Gypsy Devils Rock Salamis!
July 24, 2009 by Essential Ed
Filed under Arts & Culture, See & Do
A real treat occurred at Salamis recently, with the one of the highlights to end the 13th Gazi Magusa International Arts & Culture Festival being a super show by the Gypsy Devils. Salamis can hold around 2,000 people which by the time the band were due to arrive on stage was just slightly short of full. President Mehmet Ali Talat and his wife, First Lady Oya Talat, also arrived for an anticipated great night’s entertainment.
The venue is a really great place to hear some alternative world music, with the amphitheatre providing a unique atmosphere with great acoustics. The Gypsy Devils are a band consisting of eight musicians, headed by Slovakian musician Ernest Sarkozi, an imposing figure of a man! Their musical genre is Gypsy music and not being familiar with this was therefore a great opportunity to sample what it sounded like!
The group proved to be a lively bunch too, and much like watching your favourite rock band for example, they swept you along with the music in much the same way. The main man Ernest also treated many of us to an instrument which we had never heard of before – a Hammered Dulcimer – which led to much whispering, asking if it was a xylophone! Looking this up on Wikipedia it is described as a stringed musical instrument with the strings stretched over a trapezoidal sounding board. The player holds two small mallet type hammers which are then used to strike the board to attain the sounds required. The word dulcimer is a Greco-Roman word meaning sweet song,
and it’s a very good description as the music that came from it was magical, and at time played at a very frenetic pace!
The other instruments played by the group members included cello, violins, clarinet, contrabass and tarogato, another instrument we had not come across before. Its description is given as a single-reed, conical-bore woodwind, created in Hungary around the turn of the century shortly after the invention of the saxophone. Ernest’s’ wife Silvia, also a member of the group plays the cello and also took a break to woo us with her vocal prowess too.
A mix of compositions was played throughout the one hour, ten minute set including pieces from Jerusalem, Russia, Hungary and France, which although ultimately have Gypsy music at its roots, could easily have been mistaken for major classical ballads. We have to say, even though we are not die hard classical music fans, it was a real treat to see some very talented and successful musicians at work and ones which enjoyed every single note they played for audience.

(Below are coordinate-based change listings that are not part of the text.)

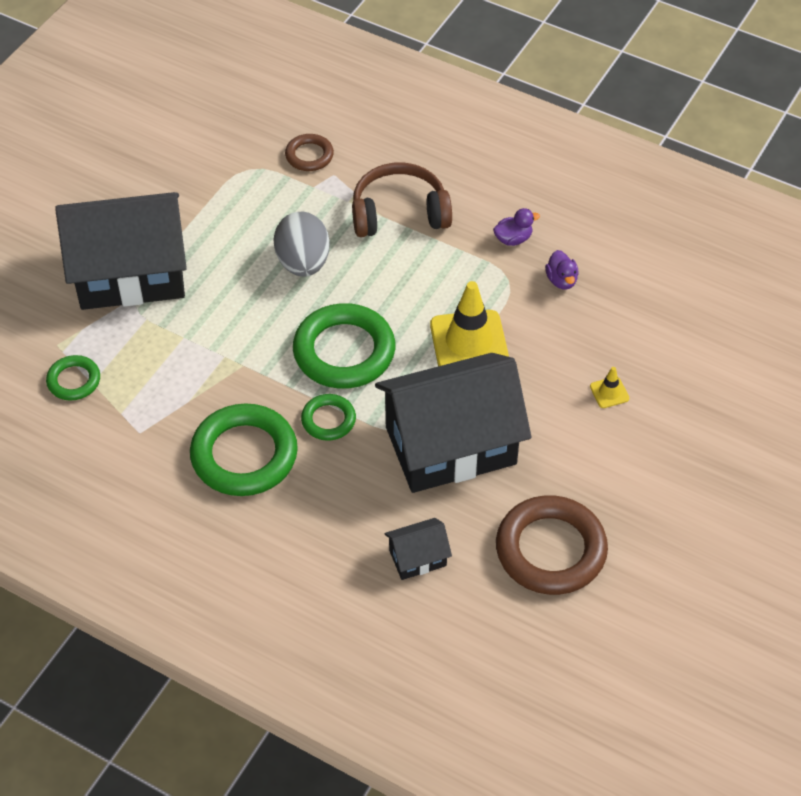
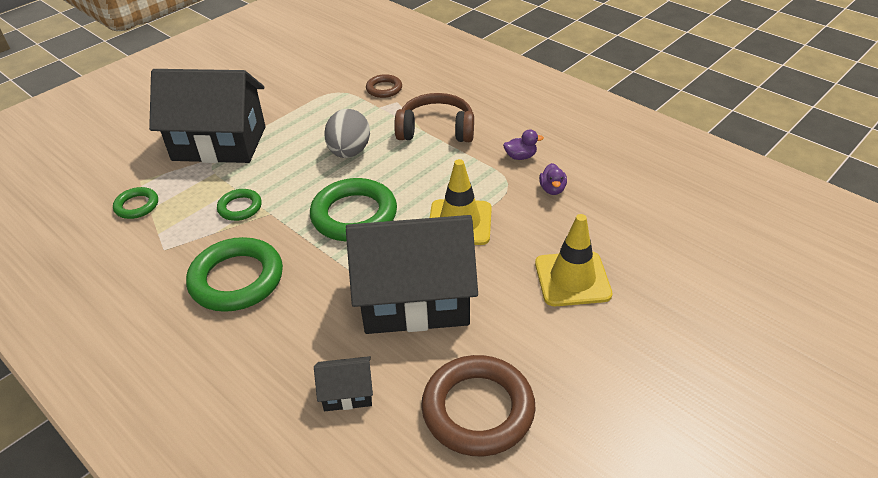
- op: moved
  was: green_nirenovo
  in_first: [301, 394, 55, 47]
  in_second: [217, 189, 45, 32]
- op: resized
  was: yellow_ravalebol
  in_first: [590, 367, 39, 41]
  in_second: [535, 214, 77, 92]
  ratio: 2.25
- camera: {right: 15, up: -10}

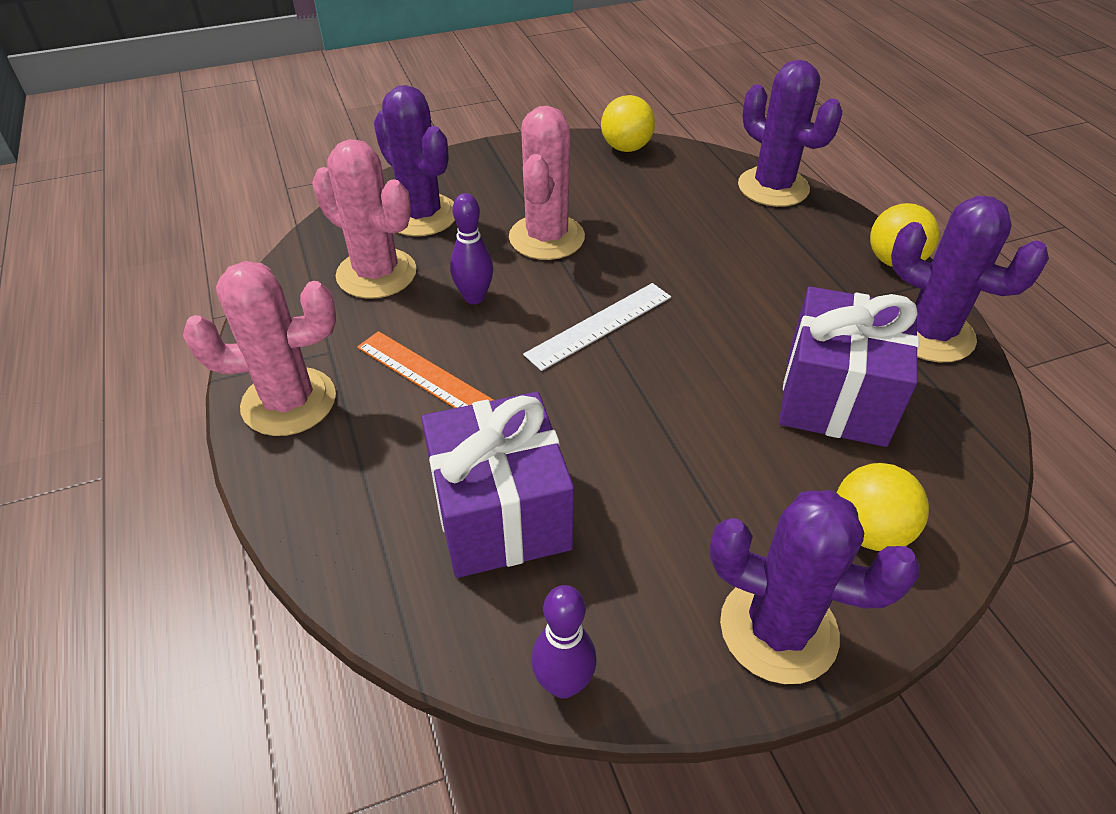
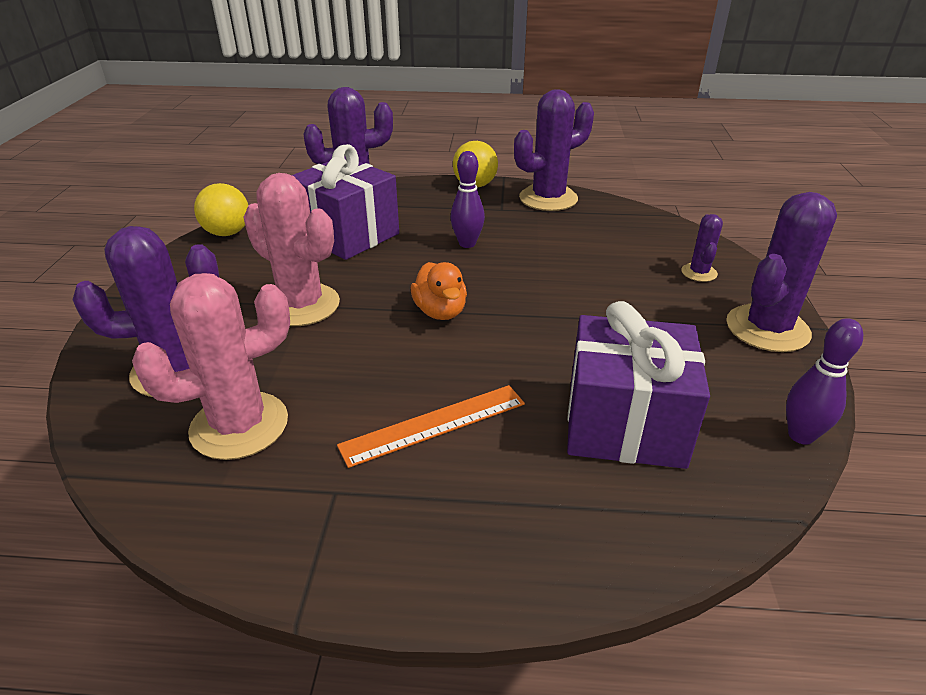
- op: moved
  was: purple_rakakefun
  in_first: [779, 286, 140, 161]
  in_second: [292, 144, 107, 116]
- op: replaced
  was: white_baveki
  now: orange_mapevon
  in_first: [523, 283, 148, 88]
  in_second: [411, 262, 56, 58]
- op: moved
  was: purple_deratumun
  in_first: [450, 193, 43, 111]
  in_second: [450, 151, 35, 97]
- op: replaced
  was: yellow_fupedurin
  now: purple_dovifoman
  in_first: [837, 463, 92, 88]
  in_second: [681, 214, 42, 68]
- op: removed
  was: pink_dovifoman
  in_first: [183, 261, 153, 175]
- camera: {right: -65, up: -10}

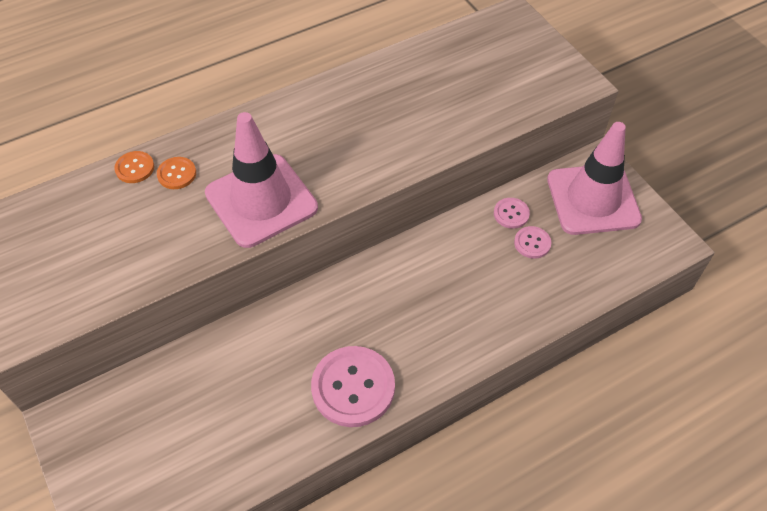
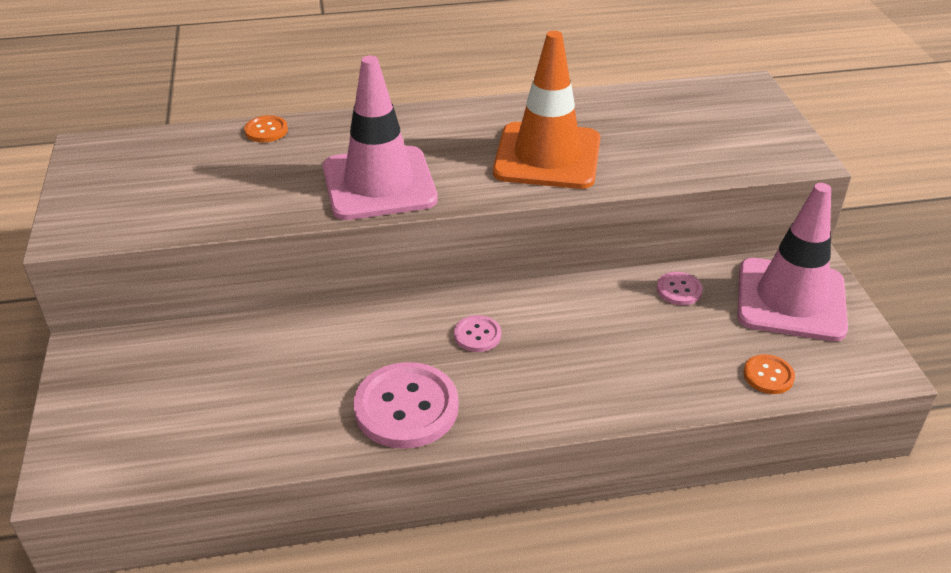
- op: moved
  was: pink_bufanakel
  in_first: [514, 226, 37, 33]
  in_second: [454, 315, 47, 37]
- op: added
  now: orange_ravalebol
  in_second: [493, 31, 107, 158]
- op: moved
  was: orange_bufanakel
  in_first: [157, 157, 39, 32]
  in_second: [743, 354, 52, 40]
- camera: {right: 20, up: -15}

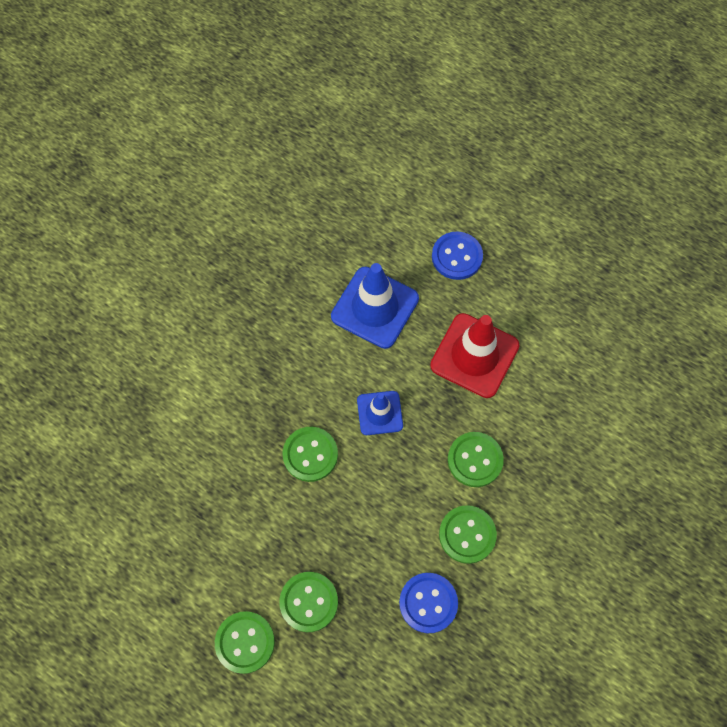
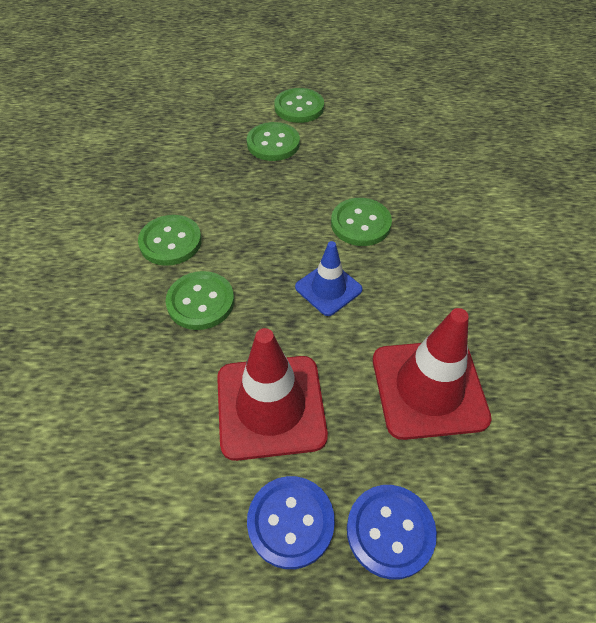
- op: moved
  was: blue_bufanakel
  in_first: [399, 573, 59, 61]
  in_second: [247, 476, 88, 93]
- op: recoloured
  was: blue_ravalebol
  now: red_ravalebol
  in_first: [331, 263, 88, 86]
  in_second: [373, 308, 119, 132]
- camera: {right: 145, up: -15}

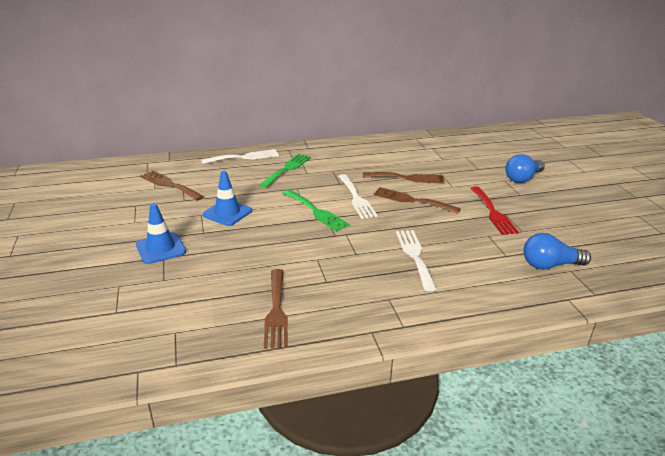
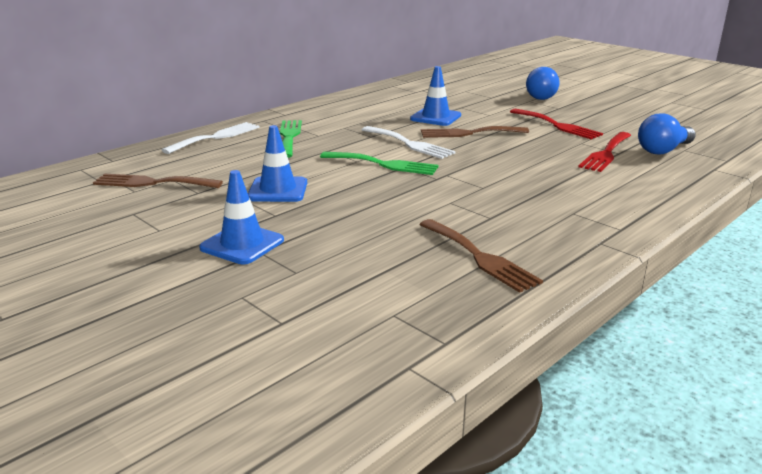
- op: replaced
  was: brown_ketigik
  now: blue_ravalebol
  in_first: [363, 172, 82, 12]
  in_second: [410, 66, 51, 60]
- op: added
  now: red_ketigik
  in_second: [579, 132, 52, 40]
- op: removed
  was: white_ketigik
  in_first: [396, 230, 41, 61]
- camera: {right: -30, up: -5}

To round off the evening, Silvia played a little joke with her husband by covering his face and then his hands so that the audience could see the master at work on his dulcimer without what you might suspect would be his essential aids to enable him to play, thus proving a real master has no need for sight to play his instrument.
Salamis amphitheatre was a perfect venue for this event, which did North Cyprus real justice by the amount of people who turned out see this kind of music. The festival ended on 3rd July with popular Turkish star Teoman again packing out the venue for the final performance of the festival.
Another truly successful North Cyprus festival has taken place, and all we need do is look forward to what next years itinerary will bring, but one thing is for sure, North Cyprus can certainly pull in the names!